Así cabe decir que si la ley de evolución obrara libremente por sí misma, colocaría siempre al hombre en las más favorables ocasiones de adelanto; pero está restringida y condicionada por las pasadas acciones del hombre. Importante característica de dicha limitación y una de las que mayormente pueden resultar en bien o en mal es la influencia que en un ego ejerzan aquellos con quienes en el pasado contrajo concretas relaciones de amor o de odio, de beneficio o perjuicio, es decir, todos aquellos egos a quienes ha de encontrar de nuevo a causa de los lazos que con ellos anudó en pretéritos tiempos. Este enlace es un factor que se ha de tener en cuenta antes de determinar en dónde y cómo ha de renacer. La voluntad de Dios es la evolución del hombre.
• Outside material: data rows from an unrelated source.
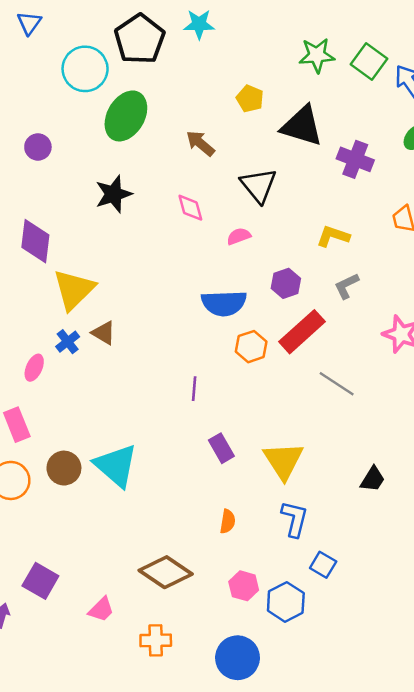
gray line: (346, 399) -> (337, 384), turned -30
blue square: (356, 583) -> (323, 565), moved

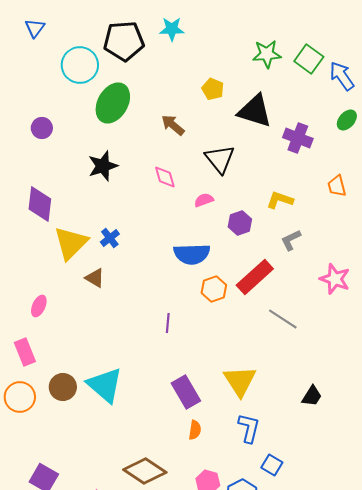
black pentagon: (140, 39) -> (124, 41), turned 30
purple hexagon: (286, 283) -> (240, 223), moved
blue cross: (68, 342) -> (110, 238), moved
purple rectangle: (221, 448) -> (186, 392), moved, size x1.4

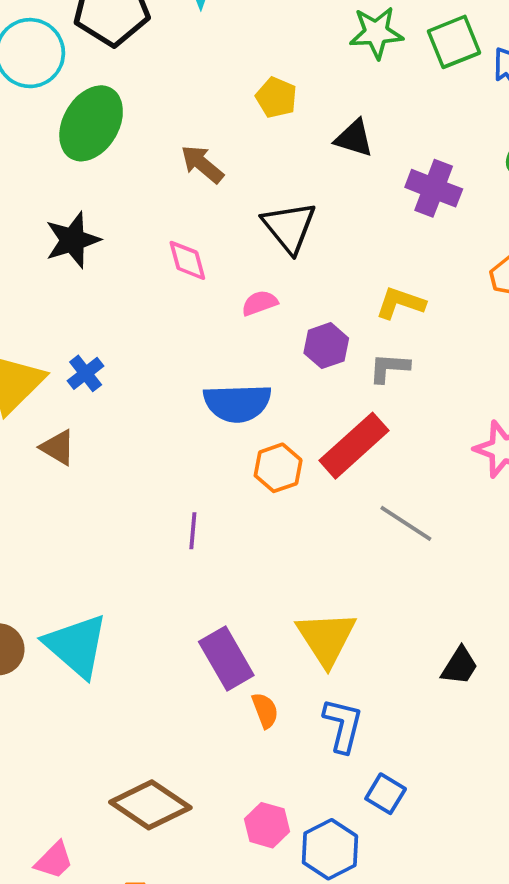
green square: (309, 59) -> (454, 42), turned 32
black triangle: (255, 111) -> (354, 138), size x0.6
gray L-shape: (291, 240) -> (389, 368), moved, turned 30
orange semicircle: (195, 430) -> (265, 710), moved, turned -30

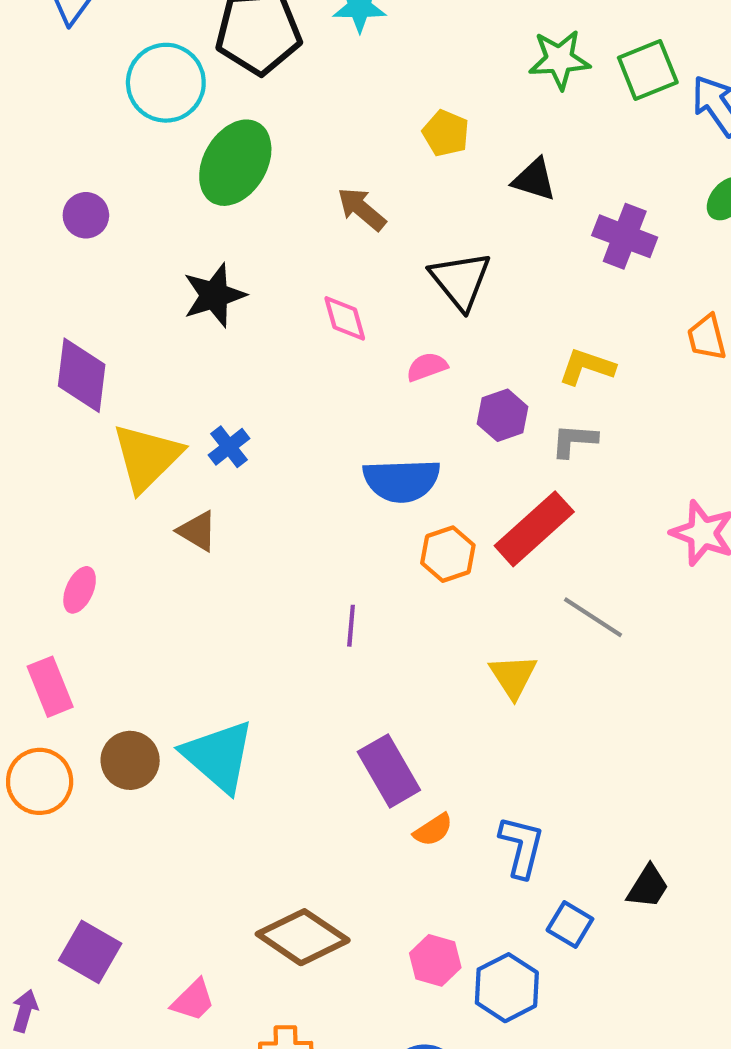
yellow triangle: (326, 638) -> (513, 676), moved, size x0.7
black trapezoid: (460, 666) -> (648, 887), moved
orange semicircle: (265, 710) -> (433, 830), turned 78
Los esfuerzos de la Naturaleza, manifestación de Dios, propenden a proporcionar los medios más a propósito para dicha evolución, que sin embargo está condicio­nada por los merecimientos del hombre y los lazos con­traídos en el pasado. Cabe suponer que cuando el hombre reencarna puede aprender en cualquiera de cien estados las lec­ciones necesarias para la vida que ha de pasar. De la mitad o aún más de dichos estados puede quedar ex­cluido a consecuencia de sus pasadas acciones y entre las posibilidades que le restan, la elección puede estar determinada por la presencia en tal o cual familia o en tal o cual vecindario de otros Egos de quienes ha de recibir algún servicio o a quienes ha de pagar una deuda de amor.